During the robbery, customer 42-year-old Myrna Opsahl, a mother of four, was fatally shot. Opsahl was depositing a church collection at the time. Hearst stated in her autobiography Every Secret Thing (1982) that Emily Harris was the shooter. Hearst wrote that Harris had said, "Oh, she's dead, but it doesn't really matter. She was a bourgeois pig anyway. Her husband is a doctor." Reportedly other SLA members had urged Harris against bringing the shotgun to the robbery, as it had accidentally discharged twice during preparations.

The Harrises were eventually arrested, convicted of their part in the Hearst kidnapping, and served eight years in prison. They were represented by attorney Leonard Weinglass. Imprisoned at the California Institution for Women in Corona, California, Emily Harris spent the first half of her term in solitary confinement. Emily learned computer programming in prison.

==Life after first prison term==
After her release from prison in 1983, Harris became a computer programmer. She began a successful computer consulting company. She worked at MGM Studios (and The Walt Disney Company) until her second conviction. She and her husband divorced.

==Opsahl murder charges==
For over 25 years no one was charged in the Opsahl murder. The SLA wore wigs and masks during the Crocker Bank robbery, and left little evidence behind.

However, with new forensics techniques, the FBI was eventually able to link shotgun pellets removed from Opsahl's body to shotgun shells found in an SLA hideout. Additional evidence mounted. In January 2002 Harris and three other SLA members were charged with the Opsahl murder. Harris's bail was set at $1,000,000, which her supporters quickly gathered.

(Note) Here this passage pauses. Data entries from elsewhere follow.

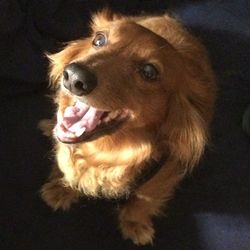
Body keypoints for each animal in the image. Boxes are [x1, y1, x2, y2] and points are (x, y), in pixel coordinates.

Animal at [40, 9, 216, 246]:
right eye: (99, 40)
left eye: (149, 71)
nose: (74, 76)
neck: (103, 153)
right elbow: (65, 166)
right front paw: (61, 188)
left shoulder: (166, 172)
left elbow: (143, 200)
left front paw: (134, 223)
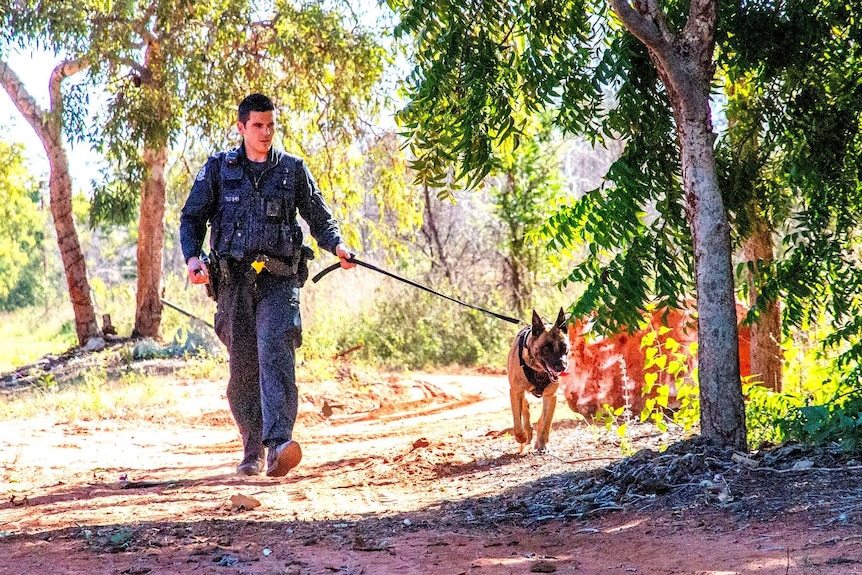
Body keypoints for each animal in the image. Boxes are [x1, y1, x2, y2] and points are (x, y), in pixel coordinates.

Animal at [510, 310, 572, 454]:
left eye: (564, 347)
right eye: (546, 348)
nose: (561, 367)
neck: (538, 369)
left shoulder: (551, 396)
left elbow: (545, 424)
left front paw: (542, 445)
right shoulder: (515, 391)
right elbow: (517, 422)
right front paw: (522, 437)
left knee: (541, 419)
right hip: (521, 393)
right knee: (525, 409)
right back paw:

Three former SLA members who had been granted immunity – Hearst, Steven Soliah, and Wendy Yoshimura – were set to testify for the prosecution in the Opsahl case.

Facing a possible conviction, Harris and the others pleaded guilty to second-degree murder in November 2002. Emily Harris was sentenced to eight additional years in prison; Bill Harris was sentenced to seven years, and Kathleen Soliah and Michael Bortin were each sentenced to six years for their roles.

Emily Harris was paroled in February 2007 after having served four years in prison.